:: Problem ::
Reproduce the data below verbatim, substituting "upper-left" for every occurrence of "top-left" and leaving all other characters unchanged.

:: Data for processing ::
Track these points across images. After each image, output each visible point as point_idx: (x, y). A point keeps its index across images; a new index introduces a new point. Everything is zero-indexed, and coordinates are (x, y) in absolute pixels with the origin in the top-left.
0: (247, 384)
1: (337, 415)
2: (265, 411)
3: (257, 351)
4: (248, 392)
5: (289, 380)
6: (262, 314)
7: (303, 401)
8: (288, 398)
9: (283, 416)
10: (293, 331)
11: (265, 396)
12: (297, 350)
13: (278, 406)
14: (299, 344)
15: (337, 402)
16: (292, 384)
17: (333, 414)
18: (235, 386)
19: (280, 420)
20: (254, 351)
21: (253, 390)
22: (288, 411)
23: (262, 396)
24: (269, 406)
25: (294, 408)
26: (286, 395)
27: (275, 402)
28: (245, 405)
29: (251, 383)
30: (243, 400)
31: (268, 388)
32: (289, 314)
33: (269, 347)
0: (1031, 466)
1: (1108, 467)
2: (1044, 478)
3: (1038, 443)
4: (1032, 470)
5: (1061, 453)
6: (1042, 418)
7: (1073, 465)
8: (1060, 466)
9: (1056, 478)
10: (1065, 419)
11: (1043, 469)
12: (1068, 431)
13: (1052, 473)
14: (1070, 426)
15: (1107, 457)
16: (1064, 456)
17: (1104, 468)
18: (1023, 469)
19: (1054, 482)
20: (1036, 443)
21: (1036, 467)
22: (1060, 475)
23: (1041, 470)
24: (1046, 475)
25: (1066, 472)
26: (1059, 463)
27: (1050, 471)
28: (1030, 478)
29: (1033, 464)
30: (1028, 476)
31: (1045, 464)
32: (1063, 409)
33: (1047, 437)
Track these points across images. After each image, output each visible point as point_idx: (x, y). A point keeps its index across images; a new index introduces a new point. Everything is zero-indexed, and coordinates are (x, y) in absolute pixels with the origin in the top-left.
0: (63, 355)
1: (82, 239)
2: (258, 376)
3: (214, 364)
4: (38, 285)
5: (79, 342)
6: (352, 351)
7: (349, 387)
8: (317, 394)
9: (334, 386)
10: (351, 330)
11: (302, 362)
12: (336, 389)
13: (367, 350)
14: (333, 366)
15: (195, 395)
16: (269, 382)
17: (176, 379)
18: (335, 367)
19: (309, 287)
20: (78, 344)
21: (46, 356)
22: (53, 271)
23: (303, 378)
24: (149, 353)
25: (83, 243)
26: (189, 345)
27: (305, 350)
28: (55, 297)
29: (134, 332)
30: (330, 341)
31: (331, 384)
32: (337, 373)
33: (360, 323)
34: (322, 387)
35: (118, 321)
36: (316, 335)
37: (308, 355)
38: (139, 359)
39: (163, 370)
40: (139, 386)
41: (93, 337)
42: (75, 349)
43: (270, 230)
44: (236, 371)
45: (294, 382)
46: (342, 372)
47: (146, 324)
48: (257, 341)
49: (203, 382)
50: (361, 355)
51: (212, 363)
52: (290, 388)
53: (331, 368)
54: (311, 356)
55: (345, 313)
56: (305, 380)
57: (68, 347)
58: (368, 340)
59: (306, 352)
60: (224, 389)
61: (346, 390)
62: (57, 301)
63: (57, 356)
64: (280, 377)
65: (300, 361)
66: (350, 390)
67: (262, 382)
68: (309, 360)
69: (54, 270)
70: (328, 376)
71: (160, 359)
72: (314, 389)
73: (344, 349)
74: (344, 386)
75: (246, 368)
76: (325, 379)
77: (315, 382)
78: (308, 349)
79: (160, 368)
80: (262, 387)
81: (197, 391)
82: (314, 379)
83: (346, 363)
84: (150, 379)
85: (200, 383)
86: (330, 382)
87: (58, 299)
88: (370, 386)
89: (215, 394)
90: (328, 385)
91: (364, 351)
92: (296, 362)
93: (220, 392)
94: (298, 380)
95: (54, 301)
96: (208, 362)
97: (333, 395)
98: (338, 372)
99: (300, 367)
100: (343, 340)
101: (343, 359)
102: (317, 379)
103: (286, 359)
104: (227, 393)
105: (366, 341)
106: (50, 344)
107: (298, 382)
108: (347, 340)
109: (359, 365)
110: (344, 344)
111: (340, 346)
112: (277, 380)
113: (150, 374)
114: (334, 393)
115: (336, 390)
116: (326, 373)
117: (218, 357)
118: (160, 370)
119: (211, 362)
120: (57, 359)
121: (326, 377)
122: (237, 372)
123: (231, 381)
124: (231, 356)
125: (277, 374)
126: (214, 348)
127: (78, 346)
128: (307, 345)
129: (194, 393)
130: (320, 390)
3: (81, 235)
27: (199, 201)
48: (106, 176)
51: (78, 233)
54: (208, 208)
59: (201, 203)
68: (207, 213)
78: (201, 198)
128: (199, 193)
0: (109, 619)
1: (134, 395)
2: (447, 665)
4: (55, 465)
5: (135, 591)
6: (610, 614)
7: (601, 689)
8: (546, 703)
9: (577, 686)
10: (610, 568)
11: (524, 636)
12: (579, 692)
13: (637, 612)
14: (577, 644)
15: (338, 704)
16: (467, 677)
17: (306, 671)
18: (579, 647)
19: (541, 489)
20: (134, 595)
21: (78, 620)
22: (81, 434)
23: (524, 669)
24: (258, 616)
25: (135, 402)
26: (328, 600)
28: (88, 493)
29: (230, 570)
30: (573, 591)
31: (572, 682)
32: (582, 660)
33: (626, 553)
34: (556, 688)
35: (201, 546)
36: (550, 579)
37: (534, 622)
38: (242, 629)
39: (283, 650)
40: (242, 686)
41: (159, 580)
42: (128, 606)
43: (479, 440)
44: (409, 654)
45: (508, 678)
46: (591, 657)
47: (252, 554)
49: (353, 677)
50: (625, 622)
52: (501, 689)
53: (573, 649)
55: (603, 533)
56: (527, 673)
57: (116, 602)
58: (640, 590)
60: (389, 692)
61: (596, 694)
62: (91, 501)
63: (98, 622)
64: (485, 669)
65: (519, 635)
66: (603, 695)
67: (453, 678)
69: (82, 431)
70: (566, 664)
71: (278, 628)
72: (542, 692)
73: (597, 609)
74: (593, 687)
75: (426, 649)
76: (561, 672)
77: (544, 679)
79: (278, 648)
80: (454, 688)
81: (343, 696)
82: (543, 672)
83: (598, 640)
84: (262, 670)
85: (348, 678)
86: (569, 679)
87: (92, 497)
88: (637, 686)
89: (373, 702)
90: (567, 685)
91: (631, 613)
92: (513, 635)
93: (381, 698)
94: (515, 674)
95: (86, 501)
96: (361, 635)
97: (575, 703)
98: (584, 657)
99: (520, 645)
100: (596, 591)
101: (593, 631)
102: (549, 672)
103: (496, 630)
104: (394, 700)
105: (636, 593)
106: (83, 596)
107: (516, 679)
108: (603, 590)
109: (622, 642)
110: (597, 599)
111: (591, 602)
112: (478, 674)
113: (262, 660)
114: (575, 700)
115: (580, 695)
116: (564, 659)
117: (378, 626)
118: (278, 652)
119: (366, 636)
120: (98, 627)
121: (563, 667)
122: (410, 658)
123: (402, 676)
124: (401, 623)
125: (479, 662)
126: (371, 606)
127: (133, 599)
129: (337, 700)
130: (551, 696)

:: Task solution ::
Track these points across images. After each image, output each visible point as point_idx: (x, y). A point keeps its index across images; a new index introduces a new point. Everything is zero-indexed, and coordinates are (x, y) in absolute pixels with the origin in the upper-left.
0: (247, 384)
1: (337, 415)
2: (265, 411)
3: (257, 351)
4: (248, 392)
5: (289, 380)
6: (262, 314)
7: (303, 401)
8: (288, 398)
9: (283, 416)
10: (293, 331)
11: (265, 396)
12: (297, 350)
13: (278, 406)
14: (299, 344)
15: (337, 402)
16: (292, 384)
17: (333, 414)
18: (235, 386)
19: (280, 420)
20: (254, 351)
21: (253, 390)
22: (288, 411)
23: (262, 396)
24: (269, 406)
25: (294, 408)
26: (286, 395)
27: (275, 402)
28: (245, 405)
29: (251, 383)
30: (243, 400)
31: (268, 388)
32: (289, 314)
33: (269, 347)
0: (1031, 466)
1: (1108, 467)
2: (1044, 478)
3: (1038, 443)
4: (1032, 470)
5: (1061, 453)
6: (1042, 418)
7: (1073, 465)
8: (1060, 466)
9: (1056, 478)
10: (1065, 419)
11: (1043, 469)
12: (1068, 431)
13: (1052, 473)
14: (1070, 426)
15: (1107, 457)
16: (1064, 456)
17: (1104, 468)
18: (1023, 469)
19: (1054, 482)
20: (1036, 443)
21: (1036, 467)
22: (1060, 475)
23: (1041, 470)
24: (1046, 475)
25: (1066, 472)
26: (1059, 463)
27: (1050, 471)
28: (1030, 478)
29: (1033, 464)
30: (1028, 476)
31: (1045, 464)
32: (1063, 409)
33: (1047, 437)
Track these points across images. After each image, output each visible point as point_idx: (x, y). A point keeps its index across images; a new index introduces a new point. Everything is zero-indexed, and coordinates are (x, y) in absolute pixels with the origin in the upper-left.
0: (63, 355)
1: (82, 239)
2: (258, 376)
3: (214, 364)
4: (38, 285)
5: (79, 342)
6: (352, 351)
7: (349, 387)
8: (317, 394)
9: (334, 386)
10: (351, 330)
11: (302, 362)
12: (336, 389)
13: (367, 350)
14: (333, 366)
15: (195, 395)
16: (269, 382)
17: (176, 379)
18: (335, 367)
19: (309, 287)
20: (78, 344)
21: (46, 356)
22: (53, 271)
23: (303, 378)
24: (149, 353)
25: (83, 243)
26: (189, 345)
27: (305, 350)
28: (55, 297)
29: (134, 332)
30: (330, 341)
31: (331, 384)
32: (337, 373)
33: (360, 323)
34: (322, 387)
35: (118, 321)
36: (316, 335)
37: (308, 355)
38: (139, 359)
39: (163, 370)
40: (139, 386)
41: (93, 337)
42: (75, 349)
43: (270, 230)
44: (236, 371)
45: (294, 382)
46: (342, 372)
47: (146, 324)
48: (257, 341)
49: (203, 382)
50: (361, 355)
51: (212, 363)
52: (290, 388)
53: (331, 368)
54: (311, 356)
55: (345, 313)
56: (305, 380)
57: (68, 347)
58: (368, 340)
59: (306, 352)
60: (224, 389)
61: (346, 390)
62: (57, 301)
63: (57, 356)
64: (280, 377)
65: (300, 361)
66: (350, 390)
67: (262, 382)
68: (309, 360)
69: (54, 270)
70: (328, 376)
71: (160, 359)
72: (314, 389)
73: (344, 349)
74: (344, 386)
75: (246, 368)
76: (325, 379)
77: (315, 382)
78: (308, 349)
79: (160, 368)
80: (262, 387)
81: (197, 391)
82: (314, 379)
83: (346, 363)
84: (150, 379)
85: (200, 383)
86: (330, 382)
87: (58, 299)
88: (370, 386)
89: (215, 394)
90: (328, 385)
91: (364, 351)
92: (296, 362)
93: (220, 392)
94: (298, 380)
95: (54, 301)
96: (208, 362)
97: (333, 395)
98: (338, 372)
99: (300, 367)
100: (343, 340)
101: (343, 359)
102: (317, 379)
103: (286, 359)
104: (227, 393)
105: (366, 341)
106: (50, 344)
107: (298, 382)
108: (347, 340)
109: (359, 365)
110: (344, 344)
111: (340, 346)
112: (277, 380)
113: (150, 374)
114: (334, 393)
115: (336, 390)
116: (326, 373)
117: (218, 357)
118: (160, 370)
119: (211, 362)
120: (57, 359)
121: (326, 377)
122: (237, 372)
123: (231, 381)
124: (231, 356)
125: (277, 374)
126: (214, 348)
127: (78, 346)
128: (307, 345)
129: (194, 393)
130: (320, 390)
3: (81, 235)
27: (199, 201)
48: (106, 176)
51: (78, 233)
54: (208, 208)
59: (201, 203)
68: (207, 213)
78: (201, 198)
128: (199, 193)
0: (109, 619)
1: (134, 395)
2: (447, 665)
4: (55, 465)
5: (135, 591)
6: (610, 614)
7: (601, 689)
8: (546, 703)
9: (577, 686)
10: (610, 568)
11: (524, 636)
12: (579, 692)
13: (637, 612)
14: (577, 644)
15: (338, 704)
16: (467, 677)
17: (306, 671)
18: (579, 647)
19: (541, 489)
20: (134, 595)
21: (78, 620)
22: (81, 434)
23: (524, 669)
24: (258, 616)
25: (135, 402)
26: (328, 600)
28: (88, 493)
29: (230, 570)
30: (573, 591)
31: (572, 682)
32: (582, 660)
33: (626, 553)
34: (556, 688)
35: (201, 546)
36: (550, 579)
37: (534, 622)
38: (242, 629)
39: (283, 650)
40: (242, 686)
41: (159, 580)
42: (128, 606)
43: (479, 440)
44: (409, 654)
45: (508, 678)
46: (591, 657)
47: (252, 554)
49: (353, 677)
50: (625, 622)
52: (501, 689)
53: (573, 649)
55: (603, 533)
56: (527, 673)
57: (116, 602)
58: (640, 590)
60: (389, 692)
61: (596, 694)
62: (91, 501)
63: (98, 622)
64: (485, 669)
65: (519, 635)
66: (603, 695)
67: (453, 678)
69: (82, 431)
70: (566, 664)
71: (278, 628)
72: (542, 692)
73: (597, 609)
74: (593, 687)
75: (426, 649)
76: (561, 672)
77: (544, 679)
79: (278, 648)
80: (454, 688)
81: (343, 696)
82: (543, 672)
83: (598, 640)
84: (262, 670)
85: (348, 678)
86: (569, 679)
87: (92, 497)
88: (637, 686)
89: (373, 702)
90: (567, 685)
91: (631, 613)
92: (513, 635)
93: (381, 698)
94: (515, 674)
95: (86, 501)
96: (361, 635)
97: (575, 703)
98: (584, 657)
99: (520, 645)
100: (596, 591)
101: (593, 631)
102: (549, 672)
103: (496, 630)
104: (394, 700)
105: (636, 593)
106: (83, 596)
107: (516, 679)
108: (603, 590)
109: (622, 642)
110: (597, 599)
111: (591, 602)
112: (478, 674)
113: (262, 660)
114: (575, 700)
115: (580, 695)
116: (564, 659)
117: (378, 626)
118: (278, 652)
119: (366, 636)
120: (98, 627)
121: (563, 667)
122: (410, 658)
123: (402, 676)
124: (401, 623)
125: (479, 662)
126: (371, 606)
127: (133, 599)
129: (337, 700)
130: (551, 696)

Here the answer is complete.